Nathan Brown, an assistant professor of English whose open letter to Katehi has been widely circulated online, also called for the chancellor’s resignation at the rally.
“What will depose this authoritarian administrator is not letters or petitions. It is your direct action on this campus,” he shouted, prompting cheers from the crowd. “The chancellor has said that it is not appropriate for her to resign at this time. We know that the chancellor is not a very good judge of what is appropriate.”
As of Tuesday morning, more than 75,000 people had signed an online petition calling for Katehi’s resignation. Mark Yudof, president of the UC system, continues to support Katehi but said in a statement that he was “appalled by images of University of California students being doused with pepper spray and jabbed with police batons on our campuses.”
The two officers directly involved in the incident were placed on administrative leave along with the UC—Davis police chief, Katehi told media outlets. She also convened a special task force to investigate the use of force; state Sen. Leland Yee called the panel a “sham.
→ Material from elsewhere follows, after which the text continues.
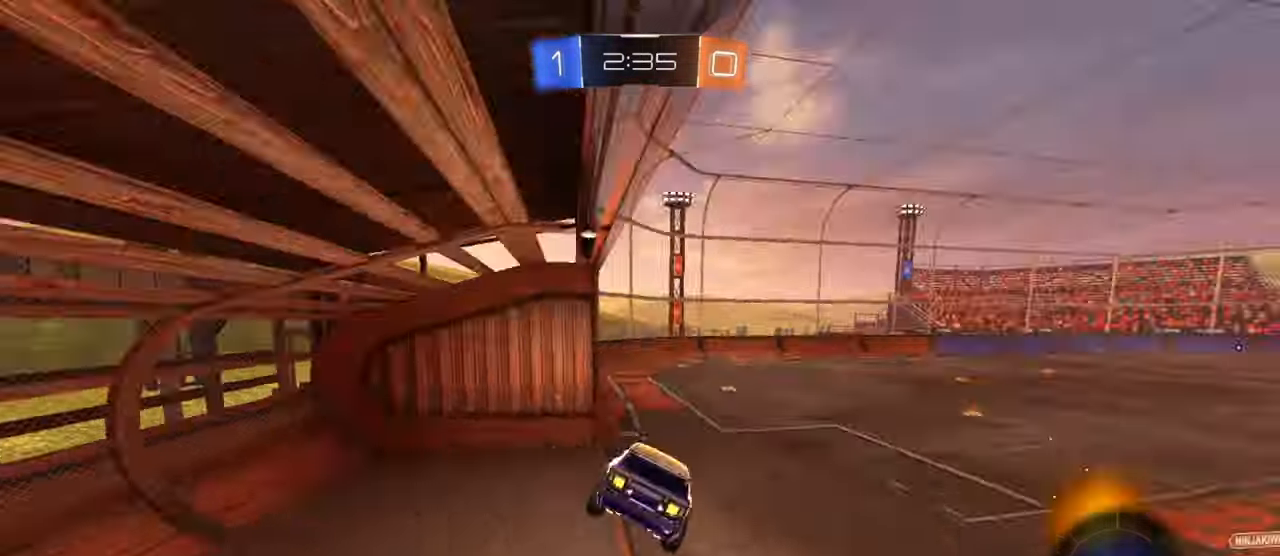
{"buttons": ["R2"], "left_stick": "up-right", "events": [[50, "TRIANGLE", "up"], [67, "left_stick", "center"], [167, "left_stick", "right"], [300, "left_stick", "up-right"], [350, "L1", "down"], [467, "L1", "up"]]}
Katehi is taking much of the heat for the incident as officers acted under her command to clear out the occupying student protesters, but she has maintained that the officers were not directed to use force.
Katehi, who makes a $400,000 salary and receives numerous other benefits including a home and a $9,000 yearly “automobile allowance,” has also faced scrutiny for her role in the highly publicized admissions scandal at the University of Illinois. During her time as provost, numerous under-qualified students were permitted because they came from prominent families or families that had made donations to the university.